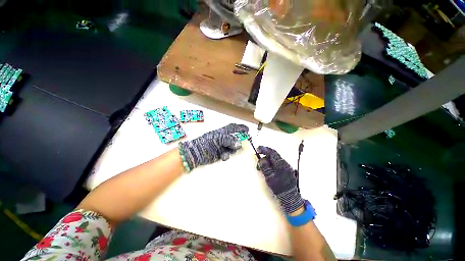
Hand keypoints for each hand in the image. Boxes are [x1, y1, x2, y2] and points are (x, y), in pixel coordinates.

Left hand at [179, 123, 248, 169]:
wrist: (195, 154)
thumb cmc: (205, 143)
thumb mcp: (217, 139)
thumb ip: (229, 140)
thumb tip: (239, 144)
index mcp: (221, 132)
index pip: (233, 127)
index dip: (240, 127)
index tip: (248, 129)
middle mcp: (223, 138)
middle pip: (234, 138)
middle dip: (239, 140)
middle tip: (244, 143)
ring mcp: (221, 146)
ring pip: (232, 147)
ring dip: (232, 150)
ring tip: (227, 152)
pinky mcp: (220, 153)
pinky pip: (227, 154)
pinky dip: (226, 155)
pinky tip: (223, 157)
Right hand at [257, 146, 303, 213]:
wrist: (290, 197)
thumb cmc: (279, 188)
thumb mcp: (269, 178)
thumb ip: (265, 167)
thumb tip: (261, 159)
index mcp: (281, 164)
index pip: (272, 153)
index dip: (264, 149)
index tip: (258, 149)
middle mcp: (285, 163)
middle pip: (273, 155)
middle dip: (265, 154)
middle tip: (258, 158)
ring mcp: (286, 166)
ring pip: (275, 159)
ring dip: (267, 160)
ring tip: (261, 167)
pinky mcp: (286, 169)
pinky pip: (277, 163)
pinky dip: (271, 163)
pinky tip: (267, 168)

■ **Exercise**: Once the line containing "wrist: (290, 197)" has been copied, stop; everything from the first line of the data up to it must be copied exactly, without pictures.

■ **Written solution**:
Hand keypoints for each hand in the image. Boxes are [x1, y1, x2, y2] and points are (x, y), in pixel coordinates.

Left hand at [179, 123, 248, 169]:
wrist: (195, 154)
thumb cmc: (205, 143)
thumb mcp: (217, 139)
thumb ip: (229, 140)
thumb tip: (239, 144)
index mcp: (221, 132)
index pip: (233, 127)
index dip: (240, 127)
index tip: (248, 129)
middle mcp: (223, 138)
middle pip: (234, 138)
middle dip: (239, 140)
middle tip: (244, 143)
ring mcp: (221, 146)
ring pip: (232, 147)
ring dip: (232, 150)
ring tip: (227, 152)
pinky mcp: (220, 153)
pinky pip: (227, 154)
pinky dip: (226, 155)
pinky tip: (223, 157)
Right hand at [257, 146, 303, 213]:
wrist: (290, 197)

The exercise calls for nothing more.